Reverse DNS works for windows clients, not linux clients.
Criggie last edited by
I've got pfsense 1.2.3 running fine at home. However this DNS problem has been bugging me for ages, and I finally got down to working on it.
- All clients can do DNS forward lookups of LAN clients without a problem
- A windows client can do a reverse DNS lookup of a LAN or internet IPs okay.
- But a linux box can't do a reverse DNS lookup of LAN or internet IPs
I'm using a hostname of xppropv which resolves to 10.28.1.5 fine, for all clients.
Here's a tcpdump from the firewall of a windows client doing a lookup of 10.28.1.5 (using nslookup with server set to firewall)
# tcpdump -i fxp0 port 53 and udp and host xppropv listening on fxp0, link-type EN10MB (Ethernet), capture size 96 bytes 21:45:49.212060 IP xppropv.criggie.dyndns.org.cadsi-lm > pfsense.criggie.dyndns.org.domain: 2+ A? xppropv.criggie.dyndns.org. (44) 21:45:49.213498 IP pfsense.criggie.dyndns.org.domain > xppropv.criggie.dyndns.org.cadsi-lm: 2* 1/0/0 (60) 21:45:58.796600 IP xppropv.criggie.dyndns.org.objective-dbc > pfsense.criggie.dyndns.org.domain: 3+ PTR? 126.96.36.199.in-addr.arpa. (40) 21:45:58.797844 IP pfsense.criggie.dyndns.org.domain > xppropv.criggie.dyndns.org.objective-dbc: 3* 1/0/0 PTR[|domain]
Here's a linux box doing the same thing using the dig command
# tcpdump -i fxp0 port 53 and udp and host thionite listening on fxp0, link-type EN10MB (Ethernet), capture size 96 bytes 21:46:12.548521 IP thionite.criggie.dyndns.org.52028 > pfsense.criggie.dyndns.org.domain: 59925+ A? fw.criggie.dyndns.org. (39) 21:46:12.548874 IP thionite.criggie.dyndns.org.52028 > pfsense.criggie.dyndns.org.domain: 33806+ AAAA? fw.criggie.dyndns.org. (39) 21:46:12.549765 IP pfsense.criggie.dyndns.org.domain > thionite.criggie.dyndns.org.52028: 59925* 1/0/0 A[|domain] 21:46:12.550127 IP pfsense.criggie.dyndns.org.domain > thionite.criggie.dyndns.org.52028: 33806 0/0/0 (39) 21:46:12.551512 IP thionite.criggie.dyndns.org.35333 > pfsense.criggie.dyndns.org.domain: 36816+ A? 10.28.1.5\. (27) 21:46:12.552307 IP pfsense.criggie.dyndns.org.domain > thionite.criggie.dyndns.org.35333: 36816* 1/0/0 A xppropv.criggie.dyndns.org (43)
Notice the linux box is asking for an A record for an IP address, and that it IS being given the right answer.
Finally, the firewall itself ignores the correct answer from itself when doing a dig to localhost.
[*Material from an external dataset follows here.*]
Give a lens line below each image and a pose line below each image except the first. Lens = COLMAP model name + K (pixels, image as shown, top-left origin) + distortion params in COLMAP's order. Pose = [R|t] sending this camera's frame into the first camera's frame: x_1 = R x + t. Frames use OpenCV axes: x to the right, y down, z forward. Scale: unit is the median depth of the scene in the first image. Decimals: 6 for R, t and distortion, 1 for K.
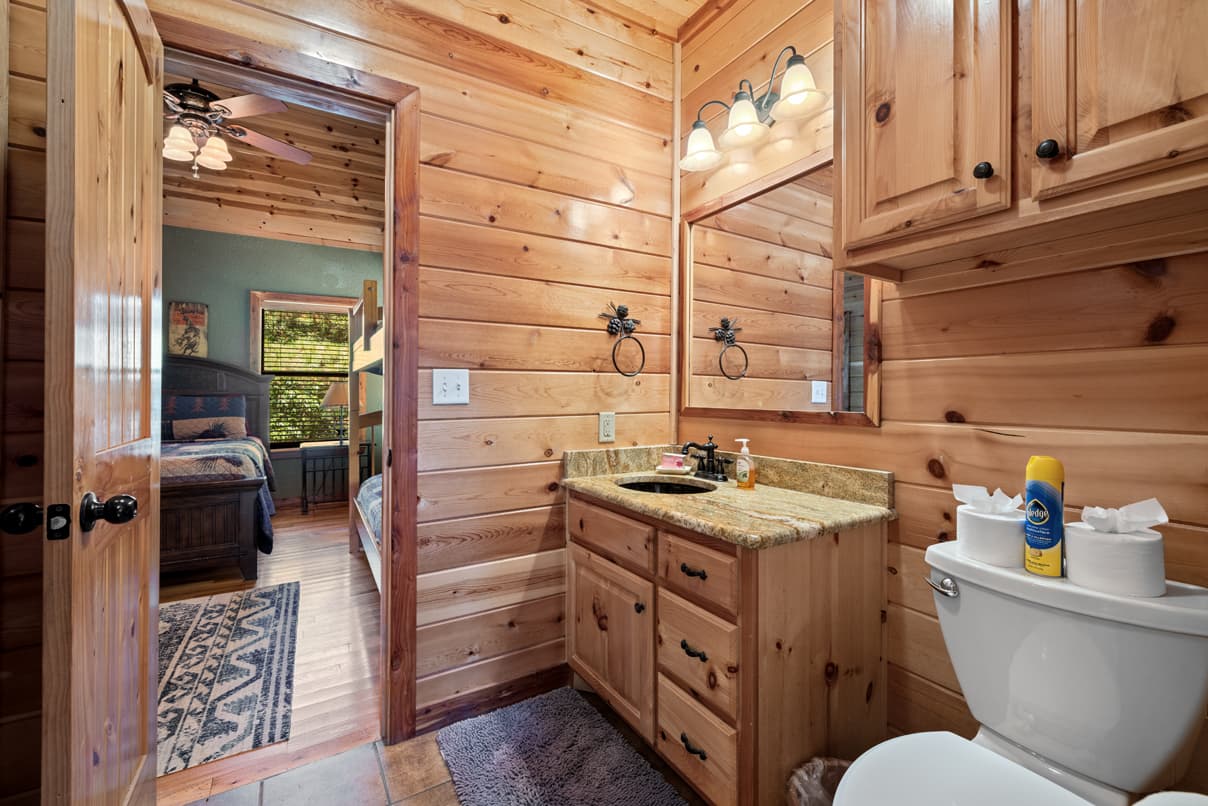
lens RADIAL K [[509.3, 0, 600.6], [0, 509.3, 396.7], [0, 0, 1]] dist [0.002684, -0.000671]
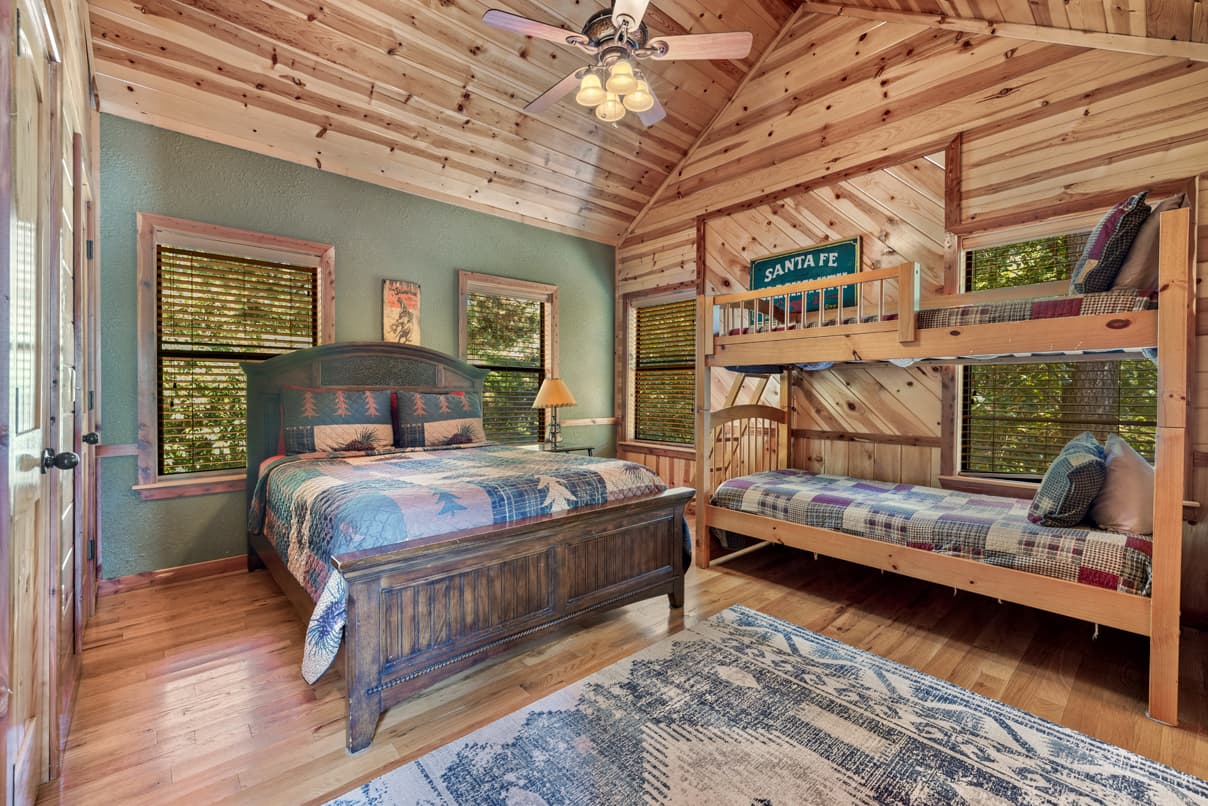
lens RADIAL K [[509.3, 0, 602.2], [0, 509.3, 398.4], [0, 0, 1]] dist [0.002684, -0.000671]
pose [[0.983377, -0.004338, 0.181525, -1.209301], [0.003975, 0.999989, 0.002364, 0.010833], [-0.181534, -0.001604, 0.983383, 0.235693]]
Huh?!
# tcpdump -i lo0 port 53 and udp listening on lo0, link-type NULL (BSD loopback), capture size 96 bytes 22:24:14.099187 IP localhost.56059 > localhost.domain: 50652+ A? 10.28.1.5\. (27) 22:24:14.100443 IP localhost.domain > localhost.56059: 50652* 1/0/0 A xppropv.criggie.dyndns.org (43)
Here's what that command looks like in another session:
# dig 10.28.1.5 @localhost ; <<>> DiG 9.4.3-P2 <<>> 10.28.1.5 @localhost ;; global options: printcmd ;; Got answer: ;; ->>HEADER<<- opcode: QUERY, status: NOERROR, id: 50652 ;; flags: qr aa rd ra; QUERY: 1, ANSWER: 1, AUTHORITY: 0, ADDITIONAL: 0 ;; QUESTION SECTION: ;10.28.1.5. IN A ;; ANSWER SECTION: 10.28.1.5. 0 IN A 10.28.1.5 ;; Query time: 3 msec ;; SERVER: 127.0.0.1#53(127.0.0.1) ;; WHEN: Sat Apr 30 22:24:14 2011 ;; MSG SIZE rcvd: 43 #
To clarify - this affects reverse lookups of internet IPs too
So my question is - why are hosts ignoring the answers given out by pfsense?